Yes, it basically means "solve 𝐗𝛉 = y for 𝛉", for which inverting 𝐗 is one of the many methods that can be used to solve it. MATLAB also has the same backslash operator to mean the same thing.
I don't know about the pseudoinverse in particular, but at least in the case of normal inversion -- you almost never want to invert a matrix, but sometimes you do, so it should be possible to sensibly express the idea of 'invert' I think.
True, but the specific combination of inversion and multiplication, with a well-known meaning, could be transformed. Standalone inversion would still stay an inversion. Algebraic identities are definitely one thing you might want to exploit with advanced compiler macros.

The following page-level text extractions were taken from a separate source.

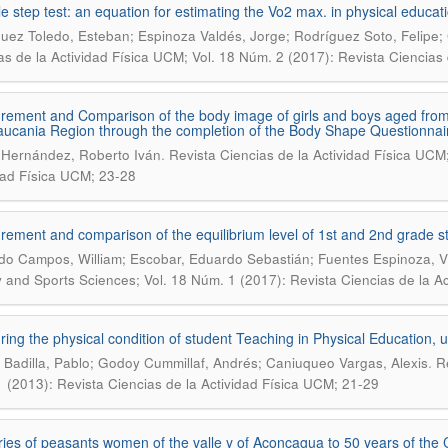
e step test: an equation for estimating the Vo2 max. in physical educat
uez Toledo, Esteban; Espinoza Valdés, Jorge; Rodríguez Soto, Felipe
as de la Actividad Física UCM; Vol. 18 Núm. 2 (2017): Revista Ciencias 
ement and Comparison of the body image of girls and boys aged from 
aucania Region through the completion of the Body Shape Questionnai
.
Hernández, Roberto Iván
Revista Ciencias de la Actividad Física UCM
dad Física UCM; 23-28
ement and comparison of the equilibrium level of 1st and 2nd grade st
do Campos, William; Escobar, Eduardo Sebastián; Fuentes Espinoza, V
ty and Sports Sciences; Vol. 18 Núm. 1 (2017): Revista Ciencias de la A
ing the physical condition of student Teaching in Physical Education, 
.
 Badilla, Pablo; Godoy Cummillaf, Andrés; Caniuqueo Vargas, Alexis
R
 (2013): Revista Ciencias de la Actividad Física UCM; 21-29
es of peasants women of the valle y of Aconcagua to 50 years of the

I guess the only concern I'd have is, is it possible that someone knows what they are doing (so, something is special about their matrix) and wants to do an in-place inversion, multiply, and then use their inverted matrix for something else. I'm don't know Julia, though, so I'm not sure if this would be a weird thing to do. (is invert even in-place?)
Not sure about inversion, but if I remember correctly, LAPACK can do for factorizations such as LU in place. You can the refuse the factorization to solve for many RHS.
The normal way (as far as I know) to do inversion in LAPACK is to do LU (in place), and then do invert (also in place) on the LU factors (so they get eaten up by the invert). I guess it would be possible to do: LU, then do some solves, then do invert with those LU factors, it just seems a little odd.